The record companies waited too long. They should have released a profit-sharing subscription model 5 years ago. Or bought Spotify. Or done something.
Instead the Majors sat on their hindquarters, suing kids for downloading “Happy Birthday,” and whining about “the internet killing music.”
And now there’s iCloud.
For 25 bones a year you can store your whole music “collection” somewhere in cloud-land and access it from anything that runs iOS. 25 bucks is less than a large Pizza and a 6 pack in some places. That 25 bucks includes all the fun stuff you d/l’d from torrents. It includes ripped CDs. It includes stuff from iTunes which some people will always prefer because it’s more convenient.
So why would anyone want a subscription based music service like Spotify now? Uh they won’t. Unless the service is somehow faster, better and easier to use (which I’m sure Sony & Warner will be able to nail…not).
It’s too late for the Record Companies. What’s sickening is that in the “Age of Content” they were sitting on piles & piles of content and somehow managed to be late for dinner.
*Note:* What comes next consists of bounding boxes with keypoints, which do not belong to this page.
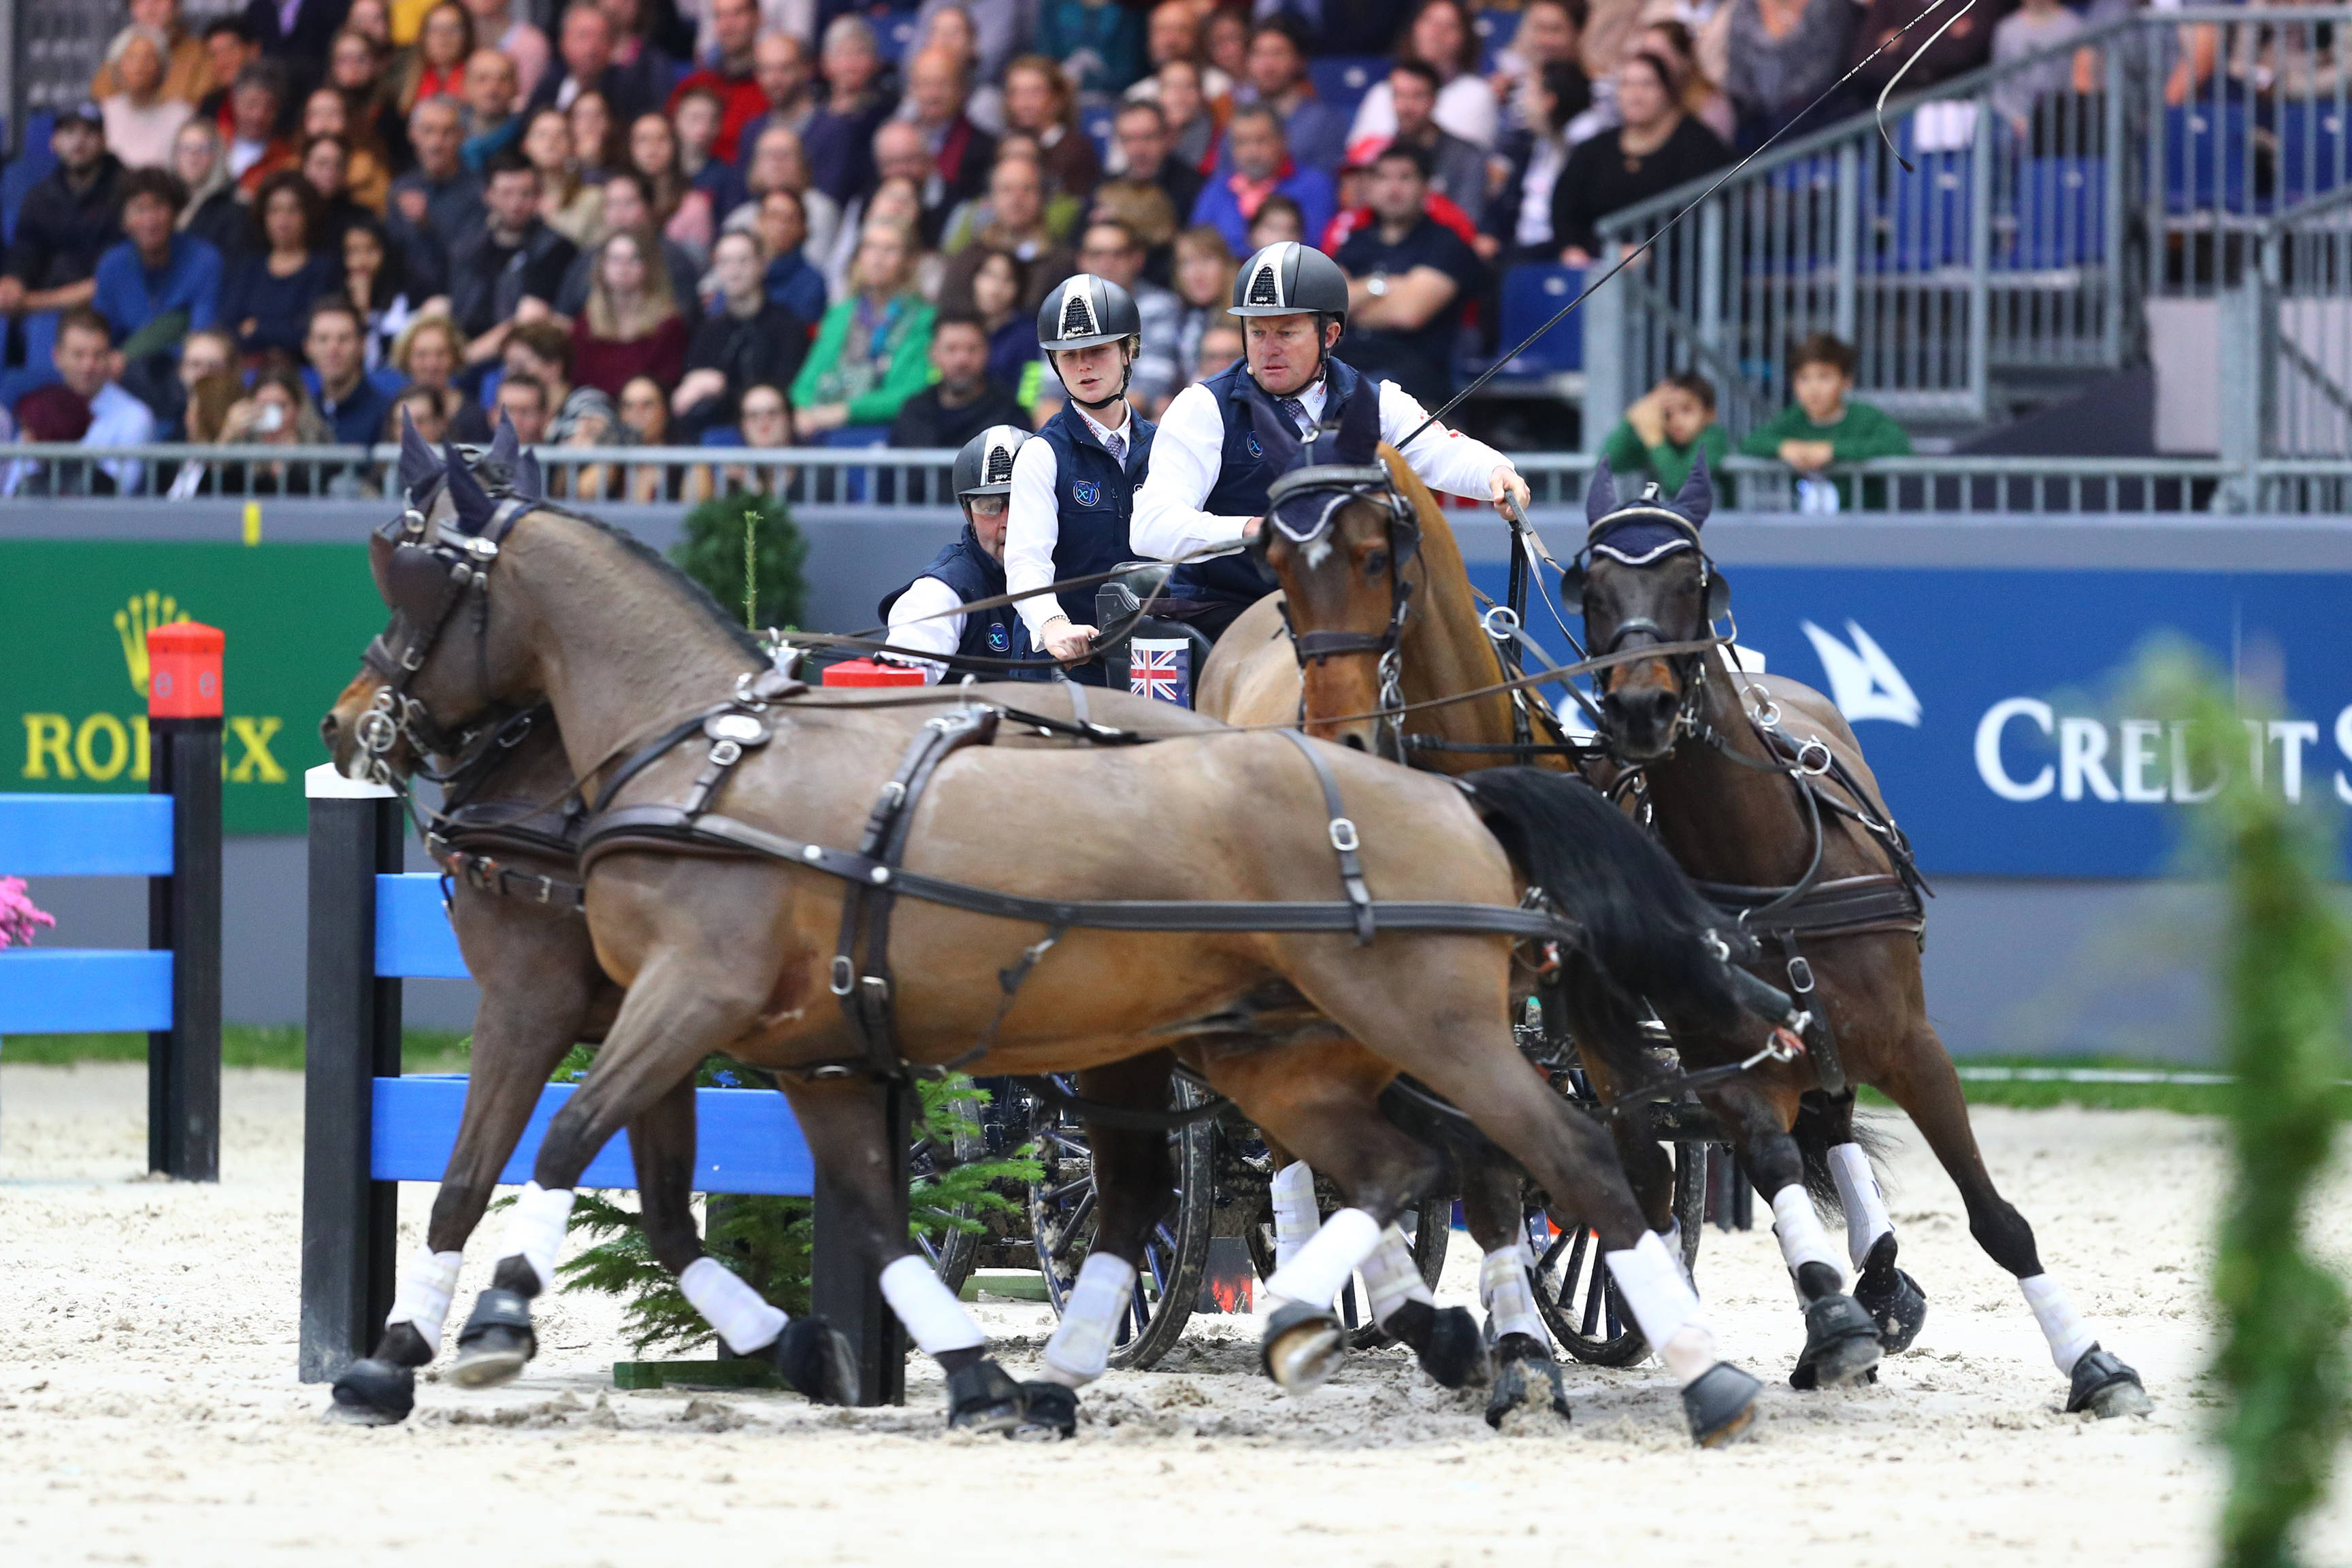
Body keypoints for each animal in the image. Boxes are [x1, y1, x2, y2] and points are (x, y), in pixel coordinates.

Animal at [317, 453, 1778, 1448]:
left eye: (411, 580)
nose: (352, 719)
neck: (703, 759)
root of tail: (1449, 794)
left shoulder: (658, 996)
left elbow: (539, 1150)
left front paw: (465, 1329)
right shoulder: (788, 1045)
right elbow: (807, 1210)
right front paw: (921, 1364)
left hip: (1414, 1026)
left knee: (1550, 1151)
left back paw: (1666, 1366)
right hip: (1270, 1049)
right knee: (1393, 1163)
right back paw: (1344, 1331)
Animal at [1241, 442, 2154, 1420]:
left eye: (1694, 580)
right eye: (1592, 589)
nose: (1640, 707)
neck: (1766, 875)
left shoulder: (1916, 1047)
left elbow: (1995, 1217)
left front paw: (2094, 1364)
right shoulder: (1728, 1067)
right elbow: (1765, 1163)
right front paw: (1830, 1322)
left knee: (1828, 1125)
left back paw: (1876, 1287)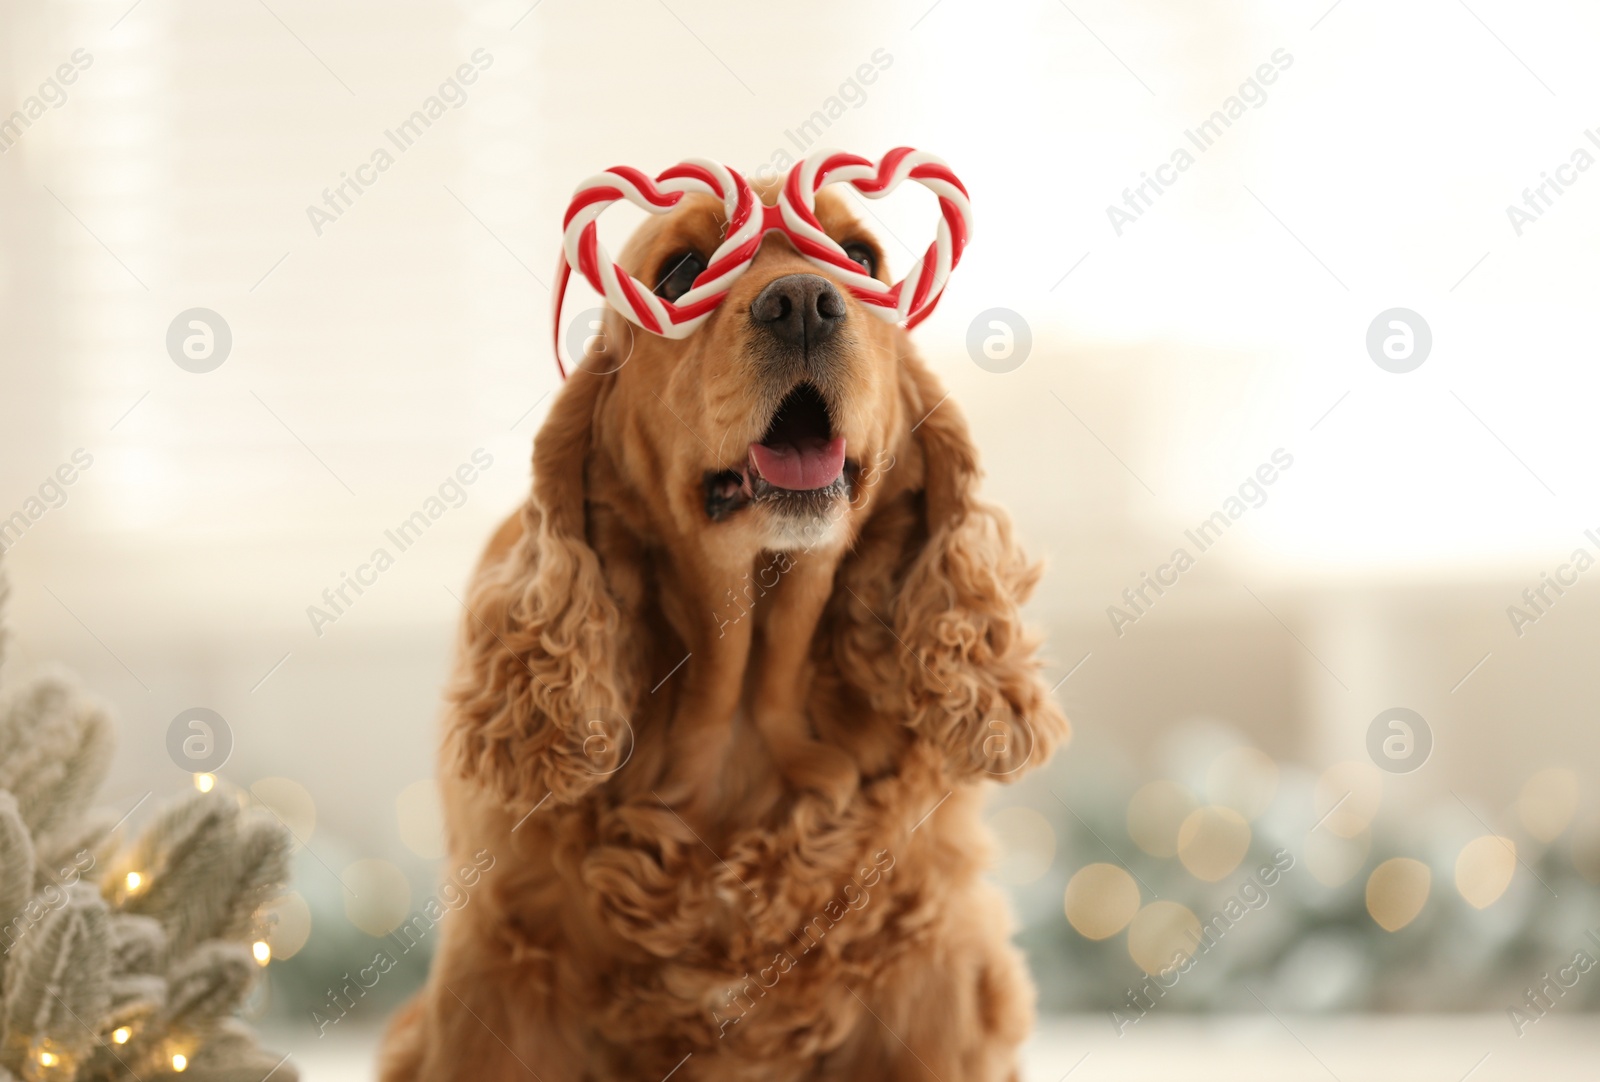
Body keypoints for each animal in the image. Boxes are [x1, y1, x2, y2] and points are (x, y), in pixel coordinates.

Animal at [379, 173, 1068, 1075]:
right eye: (680, 274)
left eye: (860, 259)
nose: (804, 301)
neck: (740, 720)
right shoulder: (500, 976)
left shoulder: (932, 980)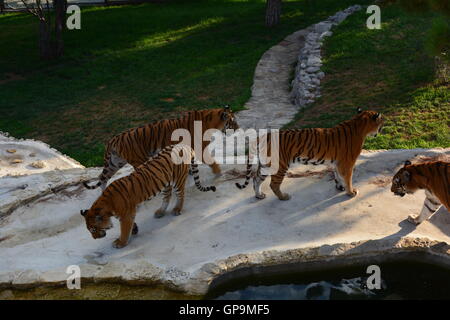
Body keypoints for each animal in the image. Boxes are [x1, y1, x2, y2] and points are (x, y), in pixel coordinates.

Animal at [80, 144, 216, 249]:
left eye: (93, 229)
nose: (95, 238)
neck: (108, 207)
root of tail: (183, 145)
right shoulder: (128, 214)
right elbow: (130, 225)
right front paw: (134, 230)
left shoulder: (126, 215)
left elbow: (124, 230)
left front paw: (121, 242)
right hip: (165, 183)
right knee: (167, 196)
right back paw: (160, 212)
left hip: (178, 179)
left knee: (181, 195)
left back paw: (177, 209)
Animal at [84, 106, 239, 190]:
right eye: (232, 121)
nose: (238, 128)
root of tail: (113, 139)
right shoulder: (199, 148)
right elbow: (211, 161)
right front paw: (218, 172)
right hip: (138, 159)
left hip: (115, 163)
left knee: (103, 178)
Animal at [236, 109, 384, 201]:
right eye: (381, 120)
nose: (384, 122)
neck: (359, 123)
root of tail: (261, 137)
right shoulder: (346, 163)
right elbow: (348, 178)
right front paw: (351, 192)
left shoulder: (337, 162)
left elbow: (338, 176)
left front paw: (340, 187)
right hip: (280, 165)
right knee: (273, 184)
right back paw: (284, 197)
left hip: (266, 165)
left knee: (256, 179)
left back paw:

Guess what kids, the roast beef is eaten and the ice cream has melted. Steve Jobs is having Sherry and laughing at you.
Good riddance anyway. The whole industry was predicated on ripping off musicians. I trust apple more than that schmuck Tommy Mottola.
The only hope for the Majors is some kind of sweeping legislation/regulation. If people went to jail for d/l-ing music maybe they’d stop. But who’s gonna vote for the guys that want to stop you from d/l-ing?
The only service labels provide at this point is marketing. Basically, they’re just bad advertising agencies. U2 would probably do better with BBDO.